Avoid locking out entirely, as you lose some of the tension in your shoulders as well as possibly aggravate your elbows, especially if you “pop” them up into the finished position. It’s better for you to stop just shy of that point to avoid those problems.

dumbbells can drift toward each other as long as avoid clanking them together

dumbbells can drift toward each other as long as avoid clanking them together

As you come back down, maintain control of the weights, actually resisting gravity with your shoulders. This should greatly enhance what you get out of the exercise. Sure, you’ll do less repetitions and/or weight, but what’s important is maximizing the stimulation your shoulders get. By also maintaining good form and a controlled pace, you’ll be protecting them as well.

To summarize:

*Determine your flexibility for doing the shoulder press and whether you need to focus more first on careful stretching before taking up the weights.

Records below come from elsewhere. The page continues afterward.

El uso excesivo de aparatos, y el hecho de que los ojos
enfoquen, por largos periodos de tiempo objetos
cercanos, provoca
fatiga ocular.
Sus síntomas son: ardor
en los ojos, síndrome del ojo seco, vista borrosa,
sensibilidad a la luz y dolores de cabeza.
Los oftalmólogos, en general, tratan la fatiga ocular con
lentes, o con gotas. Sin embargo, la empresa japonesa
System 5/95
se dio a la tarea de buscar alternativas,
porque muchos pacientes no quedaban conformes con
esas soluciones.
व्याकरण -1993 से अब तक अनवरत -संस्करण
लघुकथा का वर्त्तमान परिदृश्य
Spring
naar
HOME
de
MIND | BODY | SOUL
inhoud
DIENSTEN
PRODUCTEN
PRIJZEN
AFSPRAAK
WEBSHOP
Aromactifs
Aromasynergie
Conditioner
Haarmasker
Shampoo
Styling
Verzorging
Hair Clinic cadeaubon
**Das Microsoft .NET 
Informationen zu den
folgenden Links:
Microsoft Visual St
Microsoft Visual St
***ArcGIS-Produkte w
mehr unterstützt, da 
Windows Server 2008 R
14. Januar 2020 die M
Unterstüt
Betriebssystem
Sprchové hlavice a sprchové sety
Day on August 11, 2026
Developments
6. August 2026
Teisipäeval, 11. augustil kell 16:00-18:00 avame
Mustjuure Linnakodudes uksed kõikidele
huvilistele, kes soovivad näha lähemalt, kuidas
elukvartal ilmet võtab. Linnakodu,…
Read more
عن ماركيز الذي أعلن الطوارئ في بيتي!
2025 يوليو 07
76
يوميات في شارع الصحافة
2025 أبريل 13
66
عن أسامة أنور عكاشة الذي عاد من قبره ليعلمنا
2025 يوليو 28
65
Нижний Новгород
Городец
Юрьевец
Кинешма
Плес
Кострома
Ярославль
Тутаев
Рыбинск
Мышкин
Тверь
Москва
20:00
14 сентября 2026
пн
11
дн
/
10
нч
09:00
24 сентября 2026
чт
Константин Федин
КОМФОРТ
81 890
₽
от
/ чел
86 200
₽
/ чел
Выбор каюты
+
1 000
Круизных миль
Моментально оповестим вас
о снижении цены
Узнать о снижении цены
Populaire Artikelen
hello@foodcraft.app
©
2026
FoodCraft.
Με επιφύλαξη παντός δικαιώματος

*Find an ideal place to perform your dumbbell shoulder presses

*Hoist the weights into position for pressing

*Press the weights overhead without going into a shrug

*Lower the weights back to your starting position under control by keeping your shoulders engaged fully

*After your set, place the weights back on the floor

As always, for home workouts we emphasize dumbbells over the barbell, partly for convenience of space, but also because, as legendary bodybuilder Dave Draper (“Blonde Bomber”) aptly states, “Dumbbells are much safer than restricted bar pressing ’cause they may be altered in motion to accommodate rotation cuff’s particular mechanical requirements. This is done by “feel” and focus to avoid abuse and to work around an injured or weaker area.”

Definitely! To sum what he says, focus first on safety and secondly on proper feel, always being aware of what you’re doing to help ensure your healthiest and maximal deltoid development.